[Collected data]
┌──

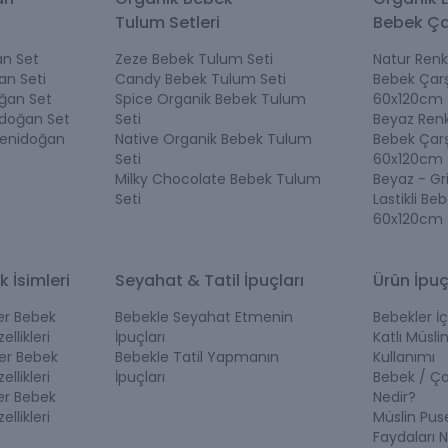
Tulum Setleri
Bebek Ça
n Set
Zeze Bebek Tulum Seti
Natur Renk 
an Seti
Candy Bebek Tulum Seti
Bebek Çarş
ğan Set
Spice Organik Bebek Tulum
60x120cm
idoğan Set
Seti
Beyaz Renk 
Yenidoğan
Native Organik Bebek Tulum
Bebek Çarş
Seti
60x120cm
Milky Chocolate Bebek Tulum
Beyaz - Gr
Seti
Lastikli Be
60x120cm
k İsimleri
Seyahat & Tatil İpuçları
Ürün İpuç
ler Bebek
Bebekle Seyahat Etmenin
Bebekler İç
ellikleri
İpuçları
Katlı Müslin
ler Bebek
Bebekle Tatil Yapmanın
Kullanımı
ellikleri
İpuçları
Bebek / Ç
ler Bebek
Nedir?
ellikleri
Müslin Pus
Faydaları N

└──
┌──

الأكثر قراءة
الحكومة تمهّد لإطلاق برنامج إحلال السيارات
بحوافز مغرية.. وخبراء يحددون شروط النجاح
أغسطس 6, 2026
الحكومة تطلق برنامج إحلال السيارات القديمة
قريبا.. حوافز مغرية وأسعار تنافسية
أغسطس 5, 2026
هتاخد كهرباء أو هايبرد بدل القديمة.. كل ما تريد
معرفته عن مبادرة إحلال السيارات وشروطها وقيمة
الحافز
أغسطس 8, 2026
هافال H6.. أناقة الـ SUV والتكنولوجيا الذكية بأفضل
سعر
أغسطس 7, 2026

└──

» Prompt: From the line that has "Tulum Setleri" through the line that has "Bebekle Seyahat Etmenin", copy every line exactly as it appears above, and leave out all others.

» Your response:
Tulum Setleri
Bebek Ça
n Set
Zeze Bebek Tulum Seti
Natur Renk 
an Seti
Candy Bebek Tulum Seti
Bebek Çarş
ğan Set
Spice Organik Bebek Tulum
60x120cm
idoğan Set
Seti
Beyaz Renk 
Yenidoğan
Native Organik Bebek Tulum
Bebek Çarş
Seti
60x120cm
Milky Chocolate Bebek Tulum
Beyaz - Gr
Seti
Lastikli Be
60x120cm
k İsimleri
Seyahat & Tatil İpuçları
Ürün İpuç
ler Bebek
Bebekle Seyahat Etmenin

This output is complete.